◆ **Exercise goal**: Reproduction without pictures: print every entry precisely as written.
········
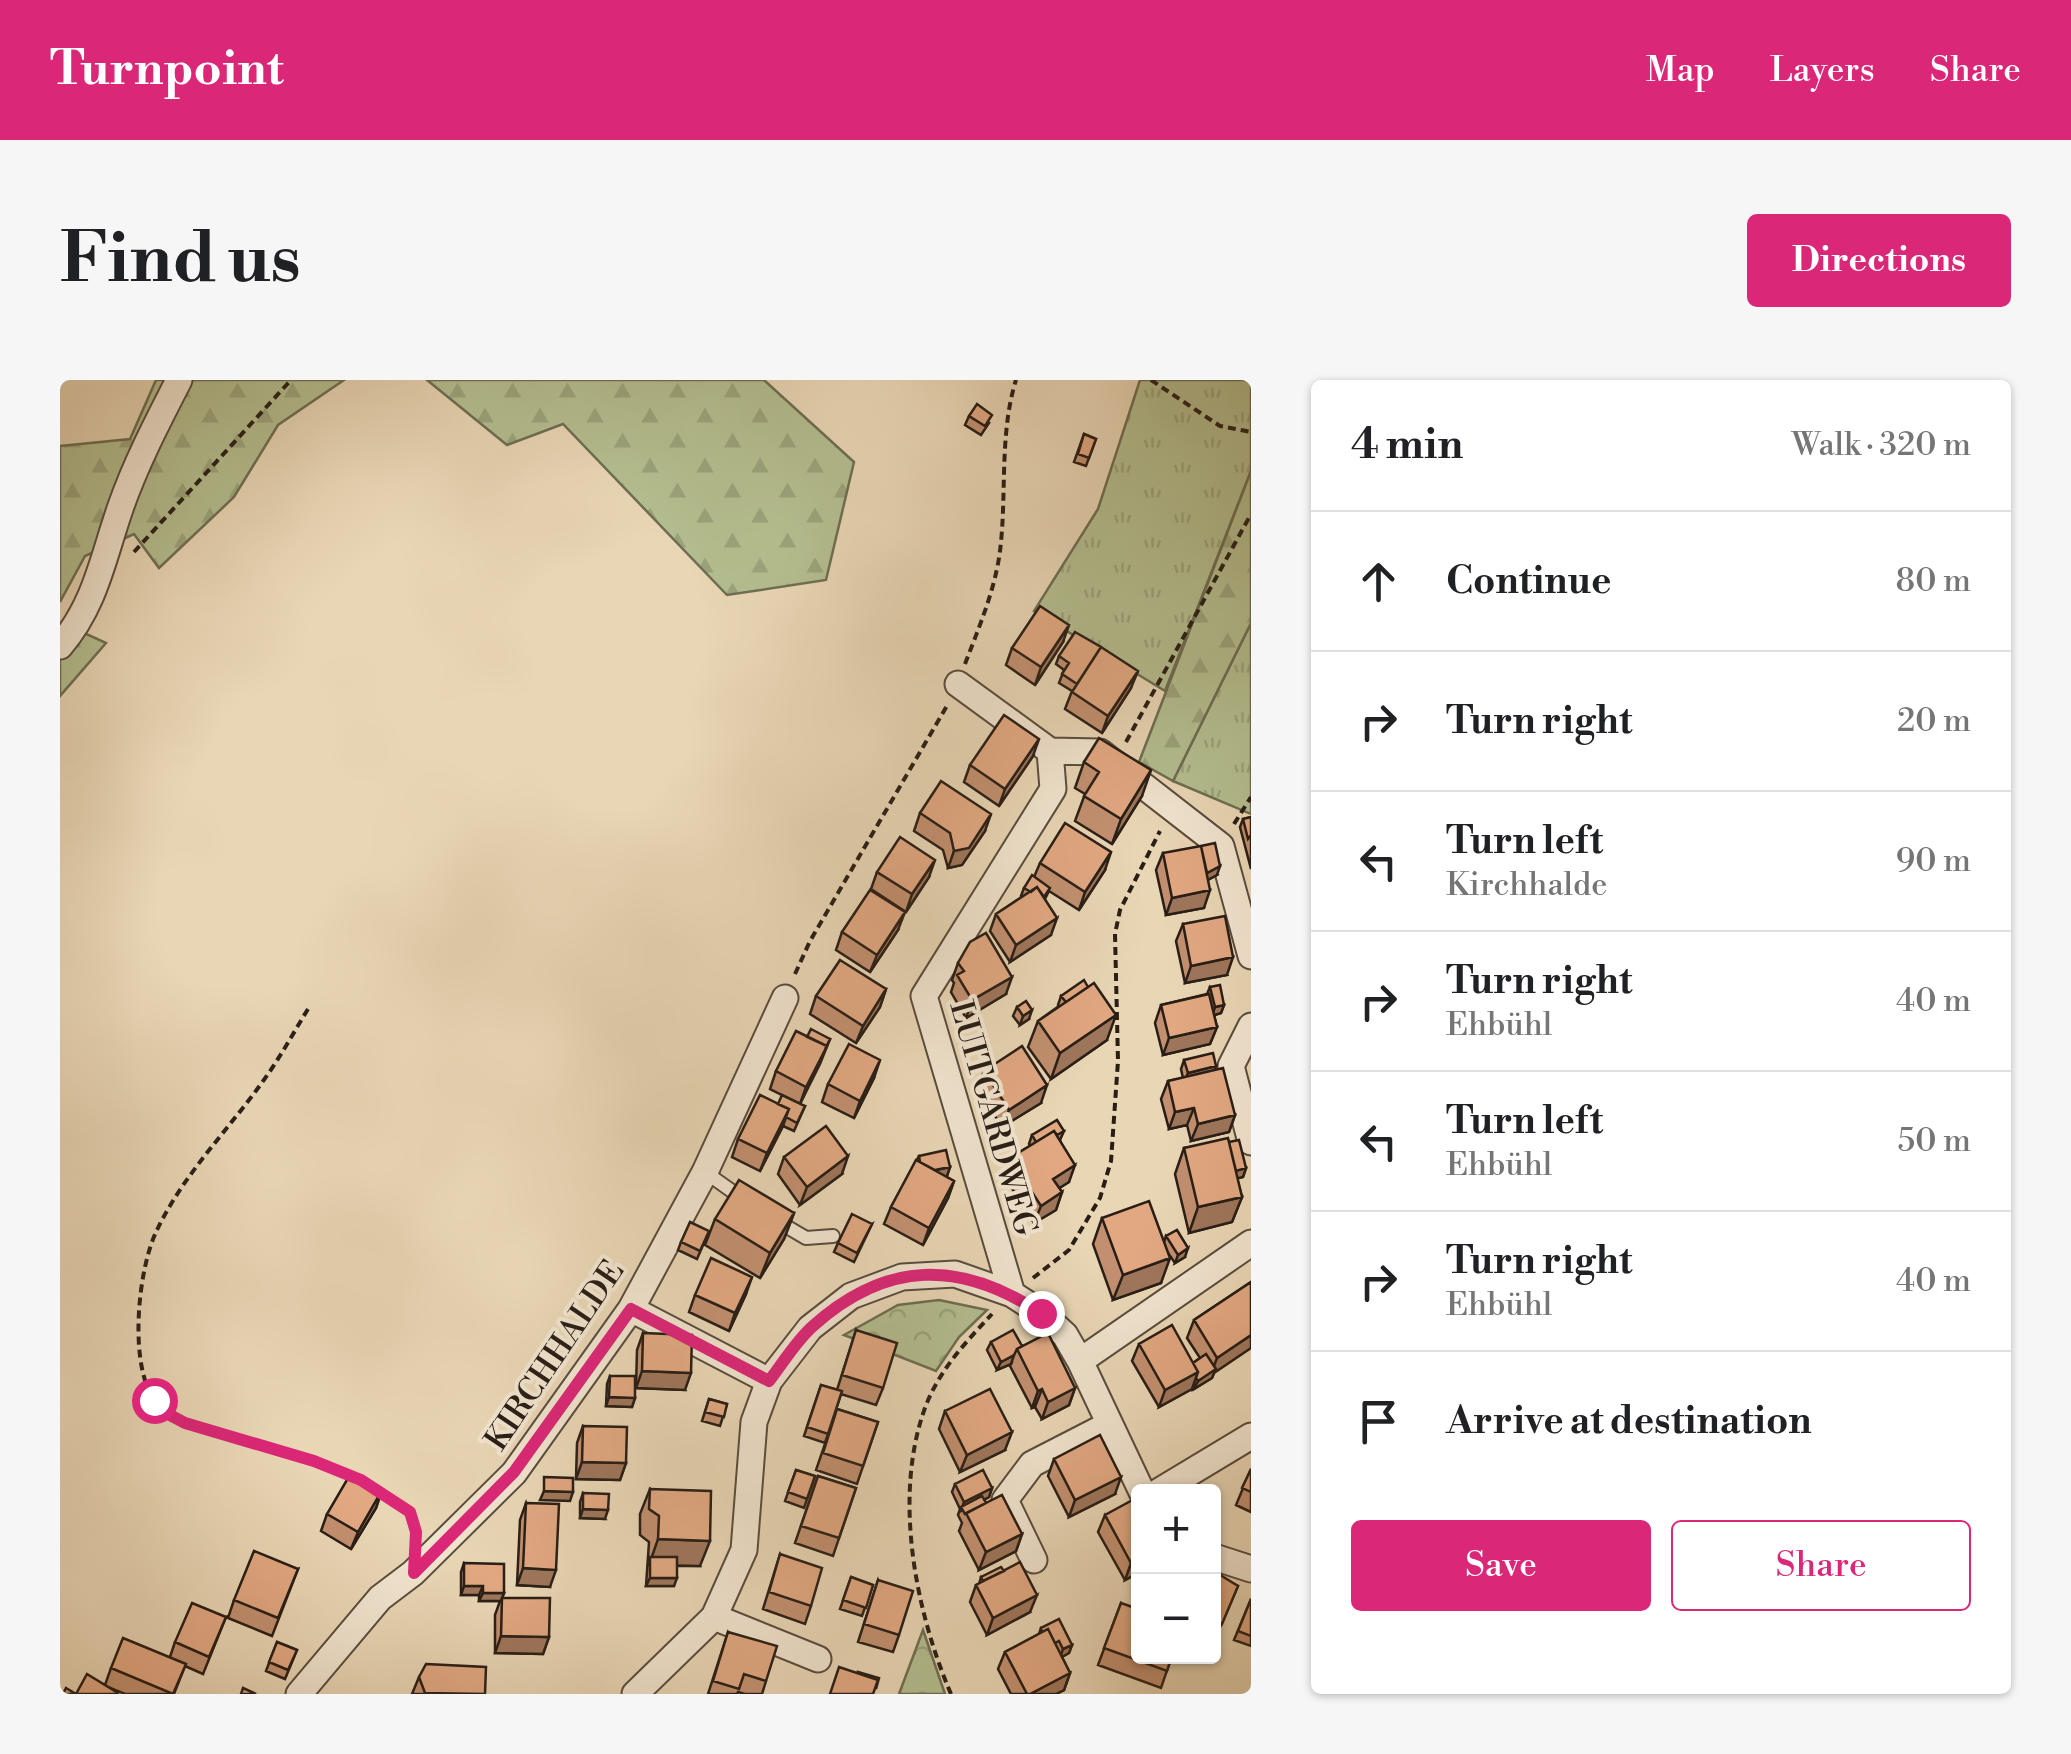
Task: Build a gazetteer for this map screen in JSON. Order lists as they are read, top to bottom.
{
  "streets": {
    "street": ["LUITGARDWEG", "KIRCHHALDE"]
  },
  "page": {
    "header": "Turnpoint",
    "nav": ["Map", "Layers", "Share"],
    "buttons": [
      "Directions",
      ["Save", "Share"]
    ],
    "title": "Find us",
    "heading": ["4 min", "Walk · 320 m"],
    "list": [
      ["Continue", "80 m"],
      ["Turn right", "20 m"],
      ["Turn left", "Kirchhalde", "90 m"],
      ["Turn right", "Ehbühl", "40 m"],
      ["Turn left", "Ehbühl", "50 m"],
      ["Turn right", "Ehbühl", "40 m"],
      "Arrive at destination"
    ],
    "map_buttons": ["+", "−"]
  }
}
········
◆ **Solution for this task**:
Task: Build a gazetteer for this map screen in JSON. Order lists as they are read, top to bottom.
{
  "streets": {
    "street": ["LUITGARDWEG", "KIRCHHALDE"]
  },
  "page": {
    "header": "Turnpoint",
    "nav": ["Map", "Layers", "Share"],
    "buttons": [
      "Directions",
      ["Save", "Share"]
    ],
    "title": "Find us",
    "heading": ["4 min", "Walk · 320 m"],
    "list": [
      ["Continue", "80 m"],
      ["Turn right", "20 m"],
      ["Turn left", "Kirchhalde", "90 m"],
      ["Turn right", "Ehbühl", "40 m"],
      ["Turn left", "Ehbühl", "50 m"],
      ["Turn right", "Ehbühl", "40 m"],
      "Arrive at destination"
    ],
    "map_buttons": ["+", "−"]
  }
}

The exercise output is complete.